For about a year now, Governments and pharmaceutical companies have been working around the clock to develop a vaccine for the original SARS-Cov 2 virus, and that’s just been released, as you know, in the UK and the USA.

The problem is that the new strain of Covid which has driven the UK into a Christmas lockdown, and resulted in chaos in British airports last night, as Irish people desperately tried to get the last flights out of the UK before an Irish-Government ban took effect, could be “on a pathway for vaccine escape”, according to the BBC:

Vaccine escape happens when the virus changes, so it dodges the full effect of the vaccine and continues to infect people.

This may be the most concerning element of what is happening with the virus.

This variant is just the latest to show the virus is continuing to adapt as it infects more and more of us.

A presentation by Prof David Robertson, from the University of Glasgow on Friday, concluded: “The virus will probably be able to able to generate vaccine escape mutants.”

That would put us in a position similar to flu, where the vaccines need to be regularly updated.
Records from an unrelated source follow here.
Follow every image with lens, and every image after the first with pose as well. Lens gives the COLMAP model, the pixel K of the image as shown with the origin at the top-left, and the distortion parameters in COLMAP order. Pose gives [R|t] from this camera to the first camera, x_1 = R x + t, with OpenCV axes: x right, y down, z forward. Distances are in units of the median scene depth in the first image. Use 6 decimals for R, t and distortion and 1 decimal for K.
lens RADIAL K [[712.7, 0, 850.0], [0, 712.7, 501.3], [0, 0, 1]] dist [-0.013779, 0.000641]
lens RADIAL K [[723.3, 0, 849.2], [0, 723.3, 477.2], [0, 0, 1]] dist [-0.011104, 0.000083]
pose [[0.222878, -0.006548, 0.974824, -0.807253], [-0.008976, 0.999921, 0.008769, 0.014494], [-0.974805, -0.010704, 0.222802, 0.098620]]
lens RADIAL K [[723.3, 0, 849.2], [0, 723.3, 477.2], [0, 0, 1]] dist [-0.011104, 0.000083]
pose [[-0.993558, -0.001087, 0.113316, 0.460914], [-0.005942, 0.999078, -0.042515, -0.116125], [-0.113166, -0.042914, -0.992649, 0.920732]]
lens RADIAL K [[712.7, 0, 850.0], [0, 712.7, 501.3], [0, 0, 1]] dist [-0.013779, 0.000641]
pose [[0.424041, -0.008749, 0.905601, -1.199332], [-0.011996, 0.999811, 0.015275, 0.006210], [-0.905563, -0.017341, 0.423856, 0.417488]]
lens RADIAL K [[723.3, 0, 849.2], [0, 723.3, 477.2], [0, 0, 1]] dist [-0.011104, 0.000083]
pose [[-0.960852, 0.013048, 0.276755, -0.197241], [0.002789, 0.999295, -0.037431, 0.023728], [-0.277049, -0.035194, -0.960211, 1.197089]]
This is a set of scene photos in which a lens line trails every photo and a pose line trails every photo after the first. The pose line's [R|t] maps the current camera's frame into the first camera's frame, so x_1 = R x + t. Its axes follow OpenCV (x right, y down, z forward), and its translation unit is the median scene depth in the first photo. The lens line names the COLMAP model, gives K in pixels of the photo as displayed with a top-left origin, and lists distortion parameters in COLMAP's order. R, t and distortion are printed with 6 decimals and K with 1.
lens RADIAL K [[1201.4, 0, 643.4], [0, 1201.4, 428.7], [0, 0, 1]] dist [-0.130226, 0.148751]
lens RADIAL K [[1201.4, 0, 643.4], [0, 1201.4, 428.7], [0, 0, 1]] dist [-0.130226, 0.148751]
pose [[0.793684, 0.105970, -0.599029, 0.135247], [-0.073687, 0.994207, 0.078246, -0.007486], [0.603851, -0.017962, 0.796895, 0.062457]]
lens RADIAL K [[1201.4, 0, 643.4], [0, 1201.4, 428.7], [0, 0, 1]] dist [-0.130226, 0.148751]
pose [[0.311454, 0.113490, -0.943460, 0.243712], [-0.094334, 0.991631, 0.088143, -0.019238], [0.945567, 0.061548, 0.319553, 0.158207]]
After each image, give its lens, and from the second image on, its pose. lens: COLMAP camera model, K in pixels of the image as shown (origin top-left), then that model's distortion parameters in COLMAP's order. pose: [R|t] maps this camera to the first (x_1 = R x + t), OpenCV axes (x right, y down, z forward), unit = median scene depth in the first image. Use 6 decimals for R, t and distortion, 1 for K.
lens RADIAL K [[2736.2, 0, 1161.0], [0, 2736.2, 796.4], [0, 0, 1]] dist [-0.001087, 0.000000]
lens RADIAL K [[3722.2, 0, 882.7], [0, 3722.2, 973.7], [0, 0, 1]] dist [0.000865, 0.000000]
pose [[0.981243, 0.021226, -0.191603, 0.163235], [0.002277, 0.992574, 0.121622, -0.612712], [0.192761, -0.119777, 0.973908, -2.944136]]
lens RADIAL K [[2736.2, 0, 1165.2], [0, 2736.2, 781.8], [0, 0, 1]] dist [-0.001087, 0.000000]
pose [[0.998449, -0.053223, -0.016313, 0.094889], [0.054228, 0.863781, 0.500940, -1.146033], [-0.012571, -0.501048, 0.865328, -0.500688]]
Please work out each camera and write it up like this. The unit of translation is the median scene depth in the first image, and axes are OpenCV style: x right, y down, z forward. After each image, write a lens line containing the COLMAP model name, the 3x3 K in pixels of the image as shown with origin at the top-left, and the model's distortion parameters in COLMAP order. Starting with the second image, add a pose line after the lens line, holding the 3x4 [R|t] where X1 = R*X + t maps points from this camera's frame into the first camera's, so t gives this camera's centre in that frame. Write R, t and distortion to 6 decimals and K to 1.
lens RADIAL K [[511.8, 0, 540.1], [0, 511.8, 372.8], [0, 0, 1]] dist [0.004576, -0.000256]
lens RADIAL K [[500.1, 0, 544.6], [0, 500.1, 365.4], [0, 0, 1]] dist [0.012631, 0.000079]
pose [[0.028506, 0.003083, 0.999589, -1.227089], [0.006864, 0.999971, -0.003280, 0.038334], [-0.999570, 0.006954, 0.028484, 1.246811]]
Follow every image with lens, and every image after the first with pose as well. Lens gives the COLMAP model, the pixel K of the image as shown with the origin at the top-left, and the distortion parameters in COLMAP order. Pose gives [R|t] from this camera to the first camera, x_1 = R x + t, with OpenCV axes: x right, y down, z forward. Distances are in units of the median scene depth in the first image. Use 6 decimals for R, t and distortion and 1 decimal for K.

Fortunately the vaccines we have are very easy to tweak.

In short, this is terrible news. Vaccines, for those of you who don’t know, train the body to recognise the virus, and prepare defences against it, in the hope that when you encounter it, your body is able to kill it before it takes root, preventing you from developing any symptoms.

But this mutation of the virus – while still likely to be covered by the original vaccine – means that the virus has demonstrated an ability to evolve and become more effective at infecting humans, and evading our natural defences. Your body has prepared defences against one version of the virus, but it simply doesn’t recognise the mutant – meaning that you have no defence at all. What the scientists are saying is that that ability to mutate means that future mutations are likely to render the Covid vaccine redundant, at least temporarily, and will each require new vaccines themselves.

The good news is in bold, above: We are already used to this situation with influenza, where a new vaccine is released annually, covering the most common new mutations of the flu in a given year. The bad news is that even with those vaccines, the flu still manages to infect and kill thousands of people annually – and covid, unlike the flu, has an ability to incapacitate even very healthy people.

In the longer term, though, as the BBC notes, producing an annual vaccine – at least for those most at risk – should not be a massive problem. The problems this news poses are twofold:

First, in the immediate term, it’s not clear when, or if, the virus will mutate again in a way that makes the present vaccine ineffective. That could happen by the end of this week, or next month, or not for another full year. If a mutant strain that can bypass the vaccine arrives very quickly, though, then that will throw all of the world’s hopes for 2021 into the bin. Tens of millions of doses of the various vaccines have been produced, and are ready for distribution. The nightmare scenario is that just as they’re released, the virus changes just enough to make them useless.

But there’s a second problem too, which is that scepticism about the vaccine is already uncomfortably high in places across the western world. You can be absolutely sure that there will be lots and lots of facebook posts in the coming days about how terribly convenient it is that the vaccine might now have to become an annual dose, rather than a once-off. Even though such scepticism has no observable basis in fact, any news that makes it seem as if the vaccine is potentially ineffective will be devastating PR in what is an already febrile environment.

The other thing here is that there’s no news, as yet, on just how bad this new variant is. All of the official chatter is that it’s no more harmful than the original virus, except for being more easily transmissible. But not all of the chatter is as positive. Here’s Harry Cole, a very plugged in UK journalist:

“Superona” is not the Christmas Present we needed, to put it mildly.